Eric Wong [Thu, 3 Sep 2015 04:23:21 +0000 (04:23 +0000)]
www: attempt to handle Message-IDs with slashes
Unfortunately, some HTTP servers will try to be clever
with %2F and escape it to '/', making life difficult for
us. Fortunately, not many Message-IDs have slashes in
them.
Eric Wong [Thu, 3 Sep 2015 03:00:28 +0000 (03:00 +0000)]
get rid of Message-ID compression entirely
Provide a fallback for legacy SHA-1 messages, but do not
advertise shorter URLs anymore for data portability concerns.
This fixes a regression introduced in
commit 81a9c1b476987d845b340ab9013d26cf4487cb9a
("search: disable Message-ID compression in Xapian")
which ended up breaking thread-related endpoints for
large Message-IDs, as lookups on the SHA-1 message no longer
worked.
Eric Wong [Thu, 3 Sep 2015 01:57:11 +0000 (01:57 +0000)]
search: disable Message-ID compression in Xapian
We'll continue to compress long Message-IDs in URLs (which we know
about), but we will store entire Message-IDs in the Xapian database
to facilitate ease-of-lookups in external databases.

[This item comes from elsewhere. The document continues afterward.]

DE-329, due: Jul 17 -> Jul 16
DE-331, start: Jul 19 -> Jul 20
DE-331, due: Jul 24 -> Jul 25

Eric Wong [Wed, 2 Sep 2015 02:37:23 +0000 (02:37 +0000)]
implement external Message-ID finder
Currently, this looks at other public-inbox configurations
served in the same process. In the future, it will generate
links to other Message-ID lookup endpoints.
Eric Wong [Wed, 2 Sep 2015 02:37:22 +0000 (02:37 +0000)]

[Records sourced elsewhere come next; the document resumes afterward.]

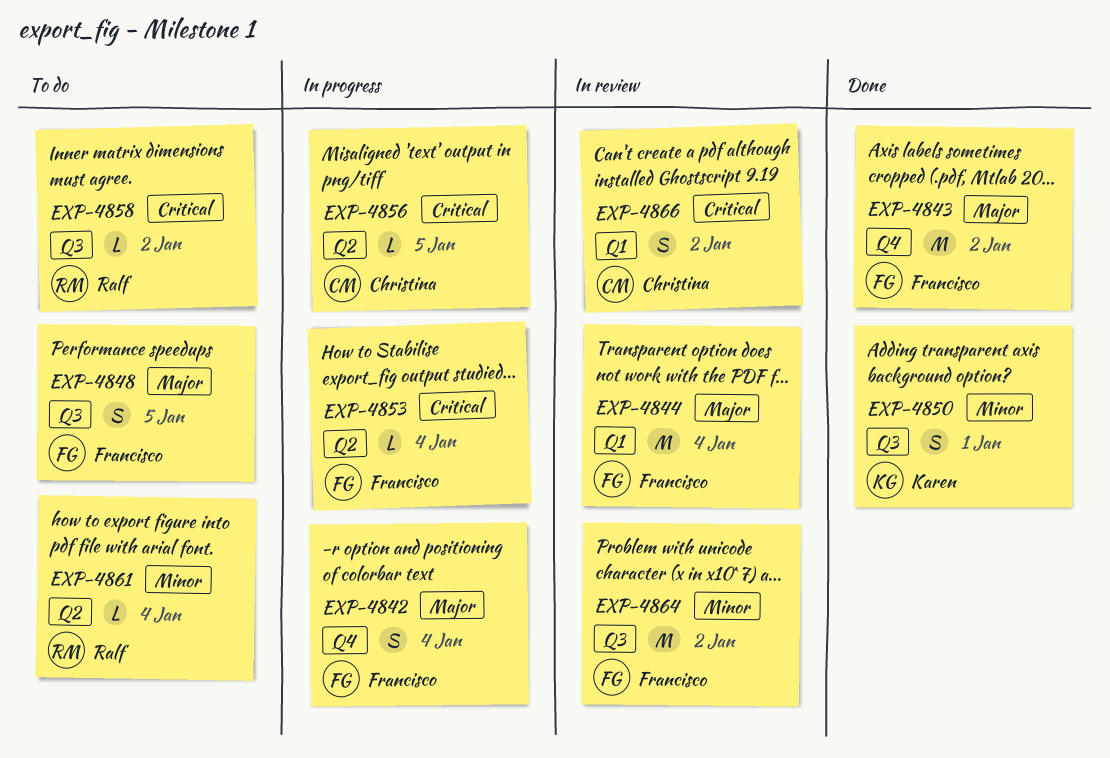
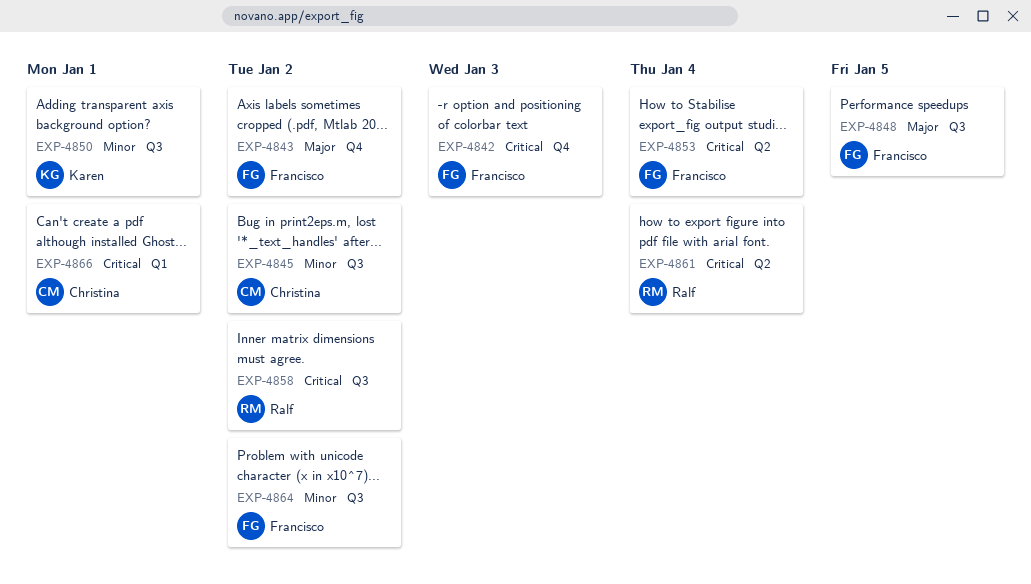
EXP-4842, priority: Major -> Critical
EXP-4842, due: Jan 4 -> Jan 3
EXP-4844: present -> none
EXP-4845: none -> present
EXP-4856: present -> none
EXP-4861, priority: Minor -> Critical
EXP-4866, due: Jan 2 -> Jan 1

view: avoid links to unknown compressed Message-IDs
Compressed Message-IDs are irreversible and may not be used
at other sites. So avoid compressing Message-IDs we do not
know about so users have a chance of finding the message in
other archives by doing a Message-ID lookup.
Eric Wong [Wed, 2 Sep 2015 02:37:17 +0000 (02:37 +0000)]
view: close possible race condition in thread view
It's possible that the Xapian index and git HEAD can be out-of-sync
and a message which existed when we did the search is no longer
accessible by the time we get to rendering it.
Eric Wong [Tue, 1 Sep 2015 08:55:28 +0000 (08:55 +0000)]
view: more robust link generation
We must avoid double-escaping in cases where we have URLs anchored
by "<>" in the plain-text as is common (and AFAIK recommended)
convention. So we must use a two step linkification process
to prevent double-escaping.
Eric Wong [Tue, 1 Sep 2015 08:55:18 +0000 (08:55 +0000)]
search: reduce redundant doc data
Redundant document data increases our database size, pull the
smsg->mid off the unique term, the smsg->ts off the value, and
only generate the formatted display date off smsg->ts.
Eric Wong [Sun, 30 Aug 2015 10:12:54 +0000 (10:12 +0000)]
www: avoid BEGIN block for config loading
It fails the syntax check if a user does not have
~/.public-inbox/config setup. Anyways we can safely
use ||= on a global since we do not support threads.
Eric Wong [Sun, 30 Aug 2015 01:51:22 +0000 (01:51 +0000)]
view: remove "threadlink" from thread view
We're already inside the thread, and our thread summary inside
/m/$MESSAGE_ID/ is already sufficient got navigate back to the
/t/$MESSAGE_ID/ page. So I think it's sufficient to keep the
/t/$MESSAGE_ID/ page lighter with fewer links and avoid
introducing strange terminology.
In contrast, "permalink" is relatively well-known and
not an alien term to readers:
Eric Wong [Sun, 30 Aug 2015 01:26:46 +0000 (01:26 +0000)]
mid2path: clean MID of angle brackets '<>'
We screwed up and needed to fix URL generation with '<>'
in them. Regardless, users may attempt to copy and paste
URLs with '<>' in them, do not punish them for that.
Eric Wong [Sun, 30 Aug 2015 01:04:31 +0000 (01:04 +0000)]
public-inbox-index: resolve git directory if run inside one
I often forget to pass the correct path to a git directory
or run from inside one. Fortunately git is script-friendly
and allows easily resolving the correct GIT_DIR path.
Eric Wong [Sun, 30 Aug 2015 00:38:05 +0000 (00:38 +0000)]
search: do not index references and inreplyto terms
We no longer need them, as we can rely on index-time thread
resolution and thread merging. This allows us to index less
data and hopefully increase efficiency.